What seems odd to me is that packed structures accesses are inherently
less efficient than non-packed structures.
In my example, the 3 lbz instructions instead of one lwz require 3
memory accesses instead of 1, that is a penalty of 2 extra memory access
over the slow bus, and in addition to that there is extra penalty when
the bit field overlaps byte boundary (as in my example), where GCC must
generate extra code to "or" those bytes, which, BTW, in my opinion
contradicts what you wrote earlier:
David Edelsohn wrote:
" The lbz has to do with the size and the packed alignment. With the
packed structure, GCC chooses the smallest memory access that covers the
bitfield. Once GCC has chosen bytes, it cannot merge the loads together.
If the structure were not declared packed, GCC would use wider loads
with masking, and then determine that the loads refer to the same object."
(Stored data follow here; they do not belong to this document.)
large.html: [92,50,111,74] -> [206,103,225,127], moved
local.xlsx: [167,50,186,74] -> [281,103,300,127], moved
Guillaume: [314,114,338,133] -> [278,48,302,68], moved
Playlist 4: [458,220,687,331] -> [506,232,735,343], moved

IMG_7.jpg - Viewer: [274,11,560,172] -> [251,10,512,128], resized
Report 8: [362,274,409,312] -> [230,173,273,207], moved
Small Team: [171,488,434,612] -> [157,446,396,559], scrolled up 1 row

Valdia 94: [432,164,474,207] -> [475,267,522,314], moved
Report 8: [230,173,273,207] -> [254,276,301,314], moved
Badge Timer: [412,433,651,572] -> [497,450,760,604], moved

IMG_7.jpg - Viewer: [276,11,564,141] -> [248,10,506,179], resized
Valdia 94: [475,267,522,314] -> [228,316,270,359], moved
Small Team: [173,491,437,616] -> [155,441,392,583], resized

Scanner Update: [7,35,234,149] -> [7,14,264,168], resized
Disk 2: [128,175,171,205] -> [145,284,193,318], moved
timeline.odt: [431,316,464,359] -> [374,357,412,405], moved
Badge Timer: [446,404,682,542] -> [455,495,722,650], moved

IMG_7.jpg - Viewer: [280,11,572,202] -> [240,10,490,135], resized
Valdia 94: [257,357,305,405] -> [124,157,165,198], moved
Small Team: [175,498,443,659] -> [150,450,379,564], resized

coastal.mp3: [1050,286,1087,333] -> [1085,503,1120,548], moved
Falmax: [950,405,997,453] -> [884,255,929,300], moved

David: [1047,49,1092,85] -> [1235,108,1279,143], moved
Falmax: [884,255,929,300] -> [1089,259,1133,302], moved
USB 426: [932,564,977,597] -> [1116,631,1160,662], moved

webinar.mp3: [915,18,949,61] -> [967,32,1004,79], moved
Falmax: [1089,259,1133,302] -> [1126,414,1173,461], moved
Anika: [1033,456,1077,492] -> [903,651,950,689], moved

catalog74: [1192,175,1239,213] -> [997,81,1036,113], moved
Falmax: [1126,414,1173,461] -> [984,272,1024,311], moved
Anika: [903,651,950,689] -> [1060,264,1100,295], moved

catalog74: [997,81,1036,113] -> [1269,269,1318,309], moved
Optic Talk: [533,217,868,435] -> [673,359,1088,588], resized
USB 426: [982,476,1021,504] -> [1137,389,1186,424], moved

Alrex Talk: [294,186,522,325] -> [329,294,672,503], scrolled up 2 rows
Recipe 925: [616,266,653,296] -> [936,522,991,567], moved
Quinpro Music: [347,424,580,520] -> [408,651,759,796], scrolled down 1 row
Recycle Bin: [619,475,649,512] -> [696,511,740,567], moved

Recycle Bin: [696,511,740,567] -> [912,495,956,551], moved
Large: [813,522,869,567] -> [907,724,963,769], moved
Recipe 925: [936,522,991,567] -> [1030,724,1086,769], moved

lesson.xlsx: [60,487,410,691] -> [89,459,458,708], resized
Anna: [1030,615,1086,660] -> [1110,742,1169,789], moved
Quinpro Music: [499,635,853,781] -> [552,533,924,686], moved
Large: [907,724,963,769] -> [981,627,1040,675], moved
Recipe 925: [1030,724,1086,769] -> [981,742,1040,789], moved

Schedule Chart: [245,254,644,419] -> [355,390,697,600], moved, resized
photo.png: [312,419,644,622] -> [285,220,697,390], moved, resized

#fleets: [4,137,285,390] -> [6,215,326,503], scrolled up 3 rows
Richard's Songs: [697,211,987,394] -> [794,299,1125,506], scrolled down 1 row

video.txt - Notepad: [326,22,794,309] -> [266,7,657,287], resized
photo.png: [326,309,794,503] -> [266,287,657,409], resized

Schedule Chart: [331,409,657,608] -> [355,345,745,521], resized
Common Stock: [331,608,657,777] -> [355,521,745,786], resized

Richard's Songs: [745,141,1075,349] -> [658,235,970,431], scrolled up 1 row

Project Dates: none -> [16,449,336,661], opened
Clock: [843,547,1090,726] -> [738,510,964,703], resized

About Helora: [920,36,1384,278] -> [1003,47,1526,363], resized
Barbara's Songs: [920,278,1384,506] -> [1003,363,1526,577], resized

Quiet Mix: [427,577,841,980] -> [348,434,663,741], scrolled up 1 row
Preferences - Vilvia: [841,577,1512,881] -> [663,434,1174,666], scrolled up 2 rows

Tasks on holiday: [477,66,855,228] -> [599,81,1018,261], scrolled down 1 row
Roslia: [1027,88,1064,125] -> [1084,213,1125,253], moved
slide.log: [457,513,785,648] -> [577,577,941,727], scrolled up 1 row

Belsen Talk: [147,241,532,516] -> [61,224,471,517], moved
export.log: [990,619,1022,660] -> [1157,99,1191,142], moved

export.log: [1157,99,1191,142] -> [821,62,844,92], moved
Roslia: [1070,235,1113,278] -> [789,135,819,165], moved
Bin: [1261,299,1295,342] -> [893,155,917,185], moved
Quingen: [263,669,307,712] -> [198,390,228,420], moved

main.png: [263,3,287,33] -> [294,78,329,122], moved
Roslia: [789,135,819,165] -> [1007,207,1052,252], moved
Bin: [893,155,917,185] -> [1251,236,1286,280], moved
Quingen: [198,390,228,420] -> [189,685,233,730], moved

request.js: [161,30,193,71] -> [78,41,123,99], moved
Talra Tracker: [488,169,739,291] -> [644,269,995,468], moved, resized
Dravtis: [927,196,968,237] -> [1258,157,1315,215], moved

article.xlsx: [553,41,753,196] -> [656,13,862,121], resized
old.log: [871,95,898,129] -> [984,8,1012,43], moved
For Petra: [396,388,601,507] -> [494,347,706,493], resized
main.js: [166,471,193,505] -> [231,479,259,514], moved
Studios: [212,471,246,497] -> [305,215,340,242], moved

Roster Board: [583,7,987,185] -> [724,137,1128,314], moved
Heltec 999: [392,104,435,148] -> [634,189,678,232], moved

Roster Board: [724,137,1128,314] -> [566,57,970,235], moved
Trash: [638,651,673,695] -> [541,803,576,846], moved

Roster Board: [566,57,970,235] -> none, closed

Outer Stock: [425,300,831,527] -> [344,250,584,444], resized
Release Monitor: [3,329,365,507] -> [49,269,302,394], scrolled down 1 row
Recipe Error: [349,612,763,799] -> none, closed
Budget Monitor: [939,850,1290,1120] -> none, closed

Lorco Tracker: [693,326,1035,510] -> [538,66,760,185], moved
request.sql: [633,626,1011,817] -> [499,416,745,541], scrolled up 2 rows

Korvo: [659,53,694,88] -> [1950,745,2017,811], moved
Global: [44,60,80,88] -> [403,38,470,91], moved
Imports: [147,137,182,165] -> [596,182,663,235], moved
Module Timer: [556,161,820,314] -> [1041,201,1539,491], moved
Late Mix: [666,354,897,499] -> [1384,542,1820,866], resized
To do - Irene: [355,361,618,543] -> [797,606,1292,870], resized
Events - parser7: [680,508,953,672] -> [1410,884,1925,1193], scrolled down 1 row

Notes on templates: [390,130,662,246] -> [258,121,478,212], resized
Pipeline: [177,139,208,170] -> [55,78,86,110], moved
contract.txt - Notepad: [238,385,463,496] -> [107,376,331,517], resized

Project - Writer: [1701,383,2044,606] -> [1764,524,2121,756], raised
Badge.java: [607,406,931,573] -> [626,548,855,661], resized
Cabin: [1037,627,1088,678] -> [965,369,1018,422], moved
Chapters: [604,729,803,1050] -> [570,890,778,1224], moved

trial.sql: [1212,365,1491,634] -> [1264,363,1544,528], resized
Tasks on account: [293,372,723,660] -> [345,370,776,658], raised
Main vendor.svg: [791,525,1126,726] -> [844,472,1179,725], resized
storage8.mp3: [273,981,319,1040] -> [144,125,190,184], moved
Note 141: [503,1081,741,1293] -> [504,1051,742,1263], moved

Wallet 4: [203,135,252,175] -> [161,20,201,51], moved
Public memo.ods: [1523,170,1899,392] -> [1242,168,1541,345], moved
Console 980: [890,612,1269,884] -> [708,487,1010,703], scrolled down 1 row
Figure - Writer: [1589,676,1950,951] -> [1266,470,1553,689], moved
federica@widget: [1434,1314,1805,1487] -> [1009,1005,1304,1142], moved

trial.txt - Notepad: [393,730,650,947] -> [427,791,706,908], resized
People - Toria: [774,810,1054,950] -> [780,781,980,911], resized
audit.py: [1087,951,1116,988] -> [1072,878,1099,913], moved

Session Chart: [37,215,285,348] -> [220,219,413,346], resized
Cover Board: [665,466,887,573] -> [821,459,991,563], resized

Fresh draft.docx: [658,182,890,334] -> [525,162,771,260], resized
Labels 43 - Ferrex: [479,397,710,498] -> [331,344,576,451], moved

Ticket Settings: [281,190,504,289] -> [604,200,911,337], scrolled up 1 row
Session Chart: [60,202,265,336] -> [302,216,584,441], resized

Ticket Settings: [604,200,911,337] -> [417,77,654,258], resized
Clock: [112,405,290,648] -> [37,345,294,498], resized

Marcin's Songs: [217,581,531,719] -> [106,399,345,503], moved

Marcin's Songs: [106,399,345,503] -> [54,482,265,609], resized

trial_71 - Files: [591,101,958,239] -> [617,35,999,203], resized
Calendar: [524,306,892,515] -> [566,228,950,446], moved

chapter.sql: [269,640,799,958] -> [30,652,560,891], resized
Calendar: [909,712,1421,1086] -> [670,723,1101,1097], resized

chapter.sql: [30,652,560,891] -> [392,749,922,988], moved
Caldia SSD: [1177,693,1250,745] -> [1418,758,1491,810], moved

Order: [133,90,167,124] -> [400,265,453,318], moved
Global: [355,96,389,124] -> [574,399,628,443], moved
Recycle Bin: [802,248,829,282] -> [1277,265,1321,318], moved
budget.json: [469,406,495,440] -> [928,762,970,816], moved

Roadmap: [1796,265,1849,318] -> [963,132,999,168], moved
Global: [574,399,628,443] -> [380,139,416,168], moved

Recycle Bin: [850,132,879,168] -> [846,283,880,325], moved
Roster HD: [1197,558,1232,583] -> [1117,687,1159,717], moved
In my case it shouldn't have chosen byte because it doesn't cover the bitfield that spans over byte boundary. I don't know whether what GCC does is "Right", and I guess if it was implemented in 4.1 somebody decided that it was "Right", but, if the code generated is 3 times the instruction count, and 3 times the memory accesses, for no apparent reason, then I can't see any reason why anyone would want this behavior. I mean the code produced in 4.0.1 for the same structure accessed not through a pointer is just fine, why break it like that? Something just doesn't seem right, I'm sorry.
I think I can summarize it by saying that if it's less efficient then
there is no justification for it.
Yaro
David Edelsohn wrote:
John Yates writes:
John> Do I read this correctly? Are you truly saying that two structs
John> with identical layout will trigger different code sequences just
John> because one was declared packed?
Yes. Why is that strange? attribute packed assigns the smallest
possible alignment so that the compiler composes the layout of the
structure or bitfield in the more compact form possible. Even if the
layout produced is the same, the smaller alignment is carried around with
the fields and causes the compiler to use more conservative access
operations.
David